INSTRUCTIONS FOR THE TASK: Reproduce verbatim the portion of the Holocaust Remembrance Day passage from "I’ve also called" to "of the past.".

** DOCUMENT EXCERPT follows **

I’ve also called upon the Biden administration to restore order to U.S. college campuses disrupted by antisemitic riots. The brutal attacks last October that took more than 250 people hostage and killed more than 1,200 innocent civilians serve as a chilling example of history repeating itself. Holocaust Remembrance Day marks the anniversary of the Warsaw Ghetto Uprising and honors the six million people killed in the Holocaust, those who survived and the sacrifices of the heroes who freed the Jewish people from the Nazi regime. I often tell young people when I visit schools across Iowa why it’s important to study history. The attacks on Oct. 7 resurrected an ancient hatred of the Jewish people that underscores why we must learn the lessons of history so we don’t repeat the mistakes of the past.

Q: Why did you support the recent military aid package?

** End of DOCUMENT EXCERPT **
** DATA SEGMENT follows **

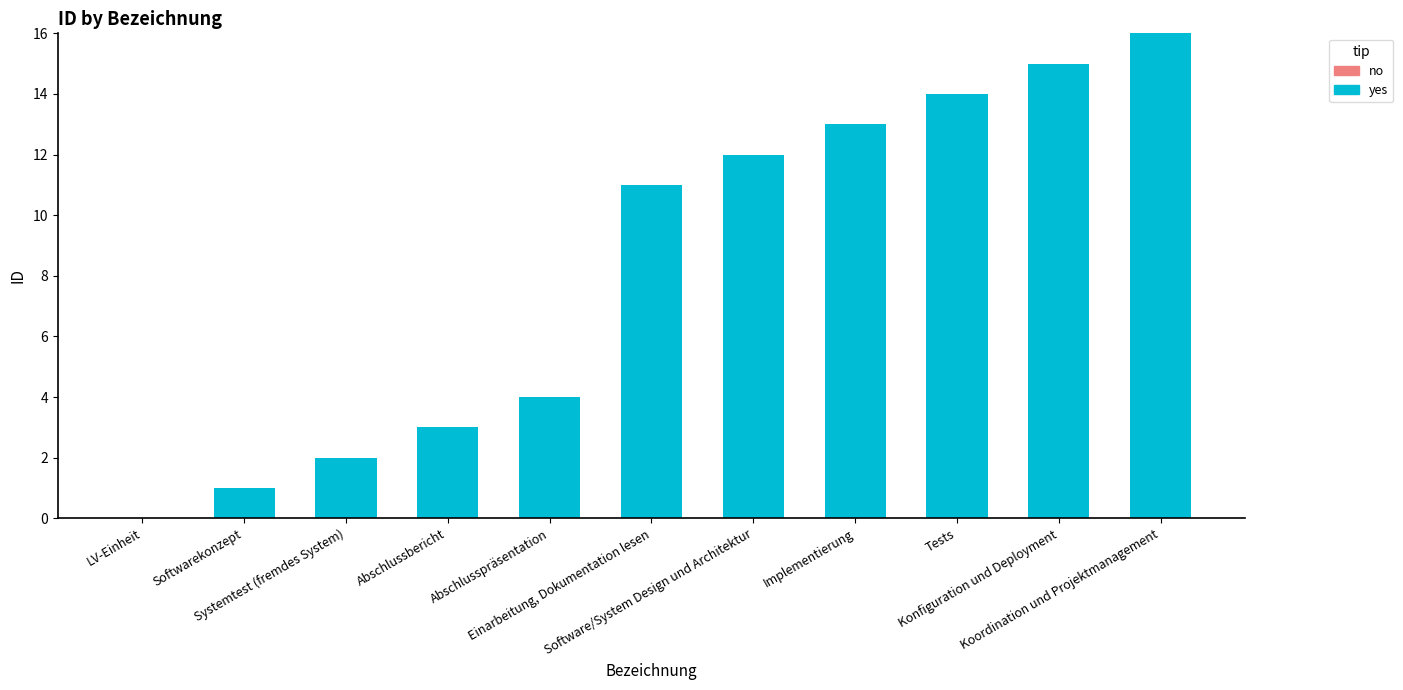

What is the greatest value displayed?

16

** End of DATA SEGMENT **

EXERCISE RESPONSE:
I’ve also called upon the Biden administration to restore order to U.S. college campuses disrupted by antisemitic riots. The brutal attacks last October that took more than 250 people hostage and killed more than 1,200 innocent civilians serve as a chilling example of history repeating itself. Holocaust Remembrance Day marks the anniversary of the Warsaw Ghetto Uprising and honors the six million people killed in the Holocaust, those who survived and the sacrifices of the heroes who freed the Jewish people from the Nazi regime. I often tell young people when I visit schools across Iowa why it’s important to study history. The attacks on Oct. 7 resurrected an ancient hatred of the Jewish people that underscores why we must learn the lessons of history so we don’t repeat the mistakes of the past.